::: Materials provided

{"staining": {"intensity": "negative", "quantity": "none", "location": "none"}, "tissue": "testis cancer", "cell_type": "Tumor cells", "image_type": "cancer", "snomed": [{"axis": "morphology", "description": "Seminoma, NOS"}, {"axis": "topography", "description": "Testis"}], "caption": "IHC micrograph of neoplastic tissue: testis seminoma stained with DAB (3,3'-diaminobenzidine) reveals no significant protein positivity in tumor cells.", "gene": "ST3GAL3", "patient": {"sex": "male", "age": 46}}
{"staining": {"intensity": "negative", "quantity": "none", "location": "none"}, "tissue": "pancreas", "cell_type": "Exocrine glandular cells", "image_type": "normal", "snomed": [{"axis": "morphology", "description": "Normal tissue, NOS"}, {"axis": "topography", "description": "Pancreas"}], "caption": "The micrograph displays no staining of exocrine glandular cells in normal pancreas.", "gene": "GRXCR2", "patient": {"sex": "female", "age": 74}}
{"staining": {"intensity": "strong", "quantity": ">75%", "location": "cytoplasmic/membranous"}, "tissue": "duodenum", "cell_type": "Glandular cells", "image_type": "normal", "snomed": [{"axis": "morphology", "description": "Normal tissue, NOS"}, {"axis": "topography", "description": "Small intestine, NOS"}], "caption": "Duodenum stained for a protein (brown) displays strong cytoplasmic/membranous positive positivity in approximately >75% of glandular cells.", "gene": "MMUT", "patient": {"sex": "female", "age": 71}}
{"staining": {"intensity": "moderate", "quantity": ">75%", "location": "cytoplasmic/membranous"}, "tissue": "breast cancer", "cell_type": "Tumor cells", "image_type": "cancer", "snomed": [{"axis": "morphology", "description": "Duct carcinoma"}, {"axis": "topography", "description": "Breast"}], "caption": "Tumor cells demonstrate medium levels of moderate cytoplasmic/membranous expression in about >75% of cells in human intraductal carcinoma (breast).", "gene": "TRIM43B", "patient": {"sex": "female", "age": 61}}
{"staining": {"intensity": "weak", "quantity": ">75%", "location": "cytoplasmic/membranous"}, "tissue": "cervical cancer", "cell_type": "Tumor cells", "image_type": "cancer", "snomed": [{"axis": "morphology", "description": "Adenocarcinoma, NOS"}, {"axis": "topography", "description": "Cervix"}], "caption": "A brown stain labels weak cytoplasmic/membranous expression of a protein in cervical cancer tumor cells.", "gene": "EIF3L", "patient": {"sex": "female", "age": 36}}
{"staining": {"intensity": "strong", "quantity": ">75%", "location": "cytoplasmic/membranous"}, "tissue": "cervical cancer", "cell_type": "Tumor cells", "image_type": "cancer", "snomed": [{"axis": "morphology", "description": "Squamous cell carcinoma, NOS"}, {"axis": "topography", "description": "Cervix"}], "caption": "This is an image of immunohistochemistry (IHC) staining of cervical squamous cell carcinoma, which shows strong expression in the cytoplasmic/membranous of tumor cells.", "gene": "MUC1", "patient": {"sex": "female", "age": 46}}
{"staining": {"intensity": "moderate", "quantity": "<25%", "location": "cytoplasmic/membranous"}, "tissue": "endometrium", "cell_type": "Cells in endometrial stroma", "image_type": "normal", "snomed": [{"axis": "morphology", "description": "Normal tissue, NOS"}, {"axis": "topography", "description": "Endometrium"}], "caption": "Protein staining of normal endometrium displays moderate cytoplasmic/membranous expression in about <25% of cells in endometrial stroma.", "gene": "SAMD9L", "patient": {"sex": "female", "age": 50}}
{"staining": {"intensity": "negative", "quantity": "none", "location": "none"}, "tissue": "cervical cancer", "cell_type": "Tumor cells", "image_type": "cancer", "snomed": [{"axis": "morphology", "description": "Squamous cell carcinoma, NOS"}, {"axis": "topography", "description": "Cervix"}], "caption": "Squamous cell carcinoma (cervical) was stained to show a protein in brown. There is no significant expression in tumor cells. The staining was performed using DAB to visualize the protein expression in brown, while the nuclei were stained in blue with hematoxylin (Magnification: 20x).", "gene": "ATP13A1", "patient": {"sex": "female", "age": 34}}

::::::

*What the exercise asks*.
Every entry should be restated word for word.

*Reply*.
{"staining": {"intensity": "negative", "quantity": "none", "location": "none"}, "tissue": "testis cancer", "cell_type": "Tumor cells", "image_type": "cancer", "snomed": [{"axis": "morphology", "description": "Seminoma, NOS"}, {"axis": "topography", "description": "Testis"}], "caption": "IHC micrograph of neoplastic tissue: testis seminoma stained with DAB (3,3'-diaminobenzidine) reveals no significant protein positivity in tumor cells.", "gene": "ST3GAL3", "patient": {"sex": "male", "age": 46}}
{"staining": {"intensity": "negative", "quantity": "none", "location": "none"}, "tissue": "pancreas", "cell_type": "Exocrine glandular cells", "image_type": "normal", "snomed": [{"axis": "morphology", "description": "Normal tissue, NOS"}, {"axis": "topography", "description": "Pancreas"}], "caption": "The micrograph displays no staining of exocrine glandular cells in normal pancreas.", "gene": "GRXCR2", "patient": {"sex": "female", "age": 74}}
{"staining": {"intensity": "strong", "quantity": ">75%", "location": "cytoplasmic/membranous"}, "tissue": "duodenum", "cell_type": "Glandular cells", "image_type": "normal", "snomed": [{"axis": "morphology", "description": "Normal tissue, NOS"}, {"axis": "topography", "description": "Small intestine, NOS"}], "caption": "Duodenum stained for a protein (brown) displays strong cytoplasmic/membranous positive positivity in approximately >75% of glandular cells.", "gene": "MMUT", "patient": {"sex": "female", "age": 71}}
{"staining": {"intensity": "moderate", "quantity": ">75%", "location": "cytoplasmic/membranous"}, "tissue": "breast cancer", "cell_type": "Tumor cells", "image_type": "cancer", "snomed": [{"axis": "morphology", "description": "Duct carcinoma"}, {"axis": "topography", "description": "Breast"}], "caption": "Tumor cells demonstrate medium levels of moderate cytoplasmic/membranous expression in about >75% of cells in human intraductal carcinoma (breast).", "gene": "TRIM43B", "patient": {"sex": "female", "age": 61}}
{"staining": {"intensity": "weak", "quantity": ">75%", "location": "cytoplasmic/membranous"}, "tissue": "cervical cancer", "cell_type": "Tumor cells", "image_type": "cancer", "snomed": [{"axis": "morphology", "description": "Adenocarcinoma, NOS"}, {"axis": "topography", "description": "Cervix"}], "caption": "A brown stain labels weak cytoplasmic/membranous expression of a protein in cervical cancer tumor cells.", "gene": "EIF3L", "patient": {"sex": "female", "age": 36}}
{"staining": {"intensity": "strong", "quantity": ">75%", "location": "cytoplasmic/membranous"}, "tissue": "cervical cancer", "cell_type": "Tumor cells", "image_type": "cancer", "snomed": [{"axis": "morphology", "description": "Squamous cell carcinoma, NOS"}, {"axis": "topography", "description": "Cervix"}], "caption": "This is an image of immunohistochemistry (IHC) staining of cervical squamous cell carcinoma, which shows strong expression in the cytoplasmic/membranous of tumor cells.", "gene": "MUC1", "patient": {"sex": "female", "age": 46}}
{"staining": {"intensity": "moderate", "quantity": "<25%", "location": "cytoplasmic/membranous"}, "tissue": "endometrium", "cell_type": "Cells in endometrial stroma", "image_type": "normal", "snomed": [{"axis": "morphology", "description": "Normal tissue, NOS"}, {"axis": "topography", "description": "Endometrium"}], "caption": "Protein staining of normal endometrium displays moderate cytoplasmic/membranous expression in about <25% of cells in endometrial stroma.", "gene": "SAMD9L", "patient": {"sex": "female", "age": 50}}
{"staining": {"intensity": "negative", "quantity": "none", "location": "none"}, "tissue": "cervical cancer", "cell_type": "Tumor cells", "image_type": "cancer", "snomed": [{"axis": "morphology", "description": "Squamous cell carcinoma, NOS"}, {"axis": "topography", "description": "Cervix"}], "caption": "Squamous cell carcinoma (cervical) was stained to show a protein in brown. There is no significant expression in tumor cells. The staining was performed using DAB to visualize the protein expression in brown, while the nuclei were stained in blue with hematoxylin (Magnification: 20x).", "gene": "ATP13A1", "patient": {"sex": "female", "age": 34}}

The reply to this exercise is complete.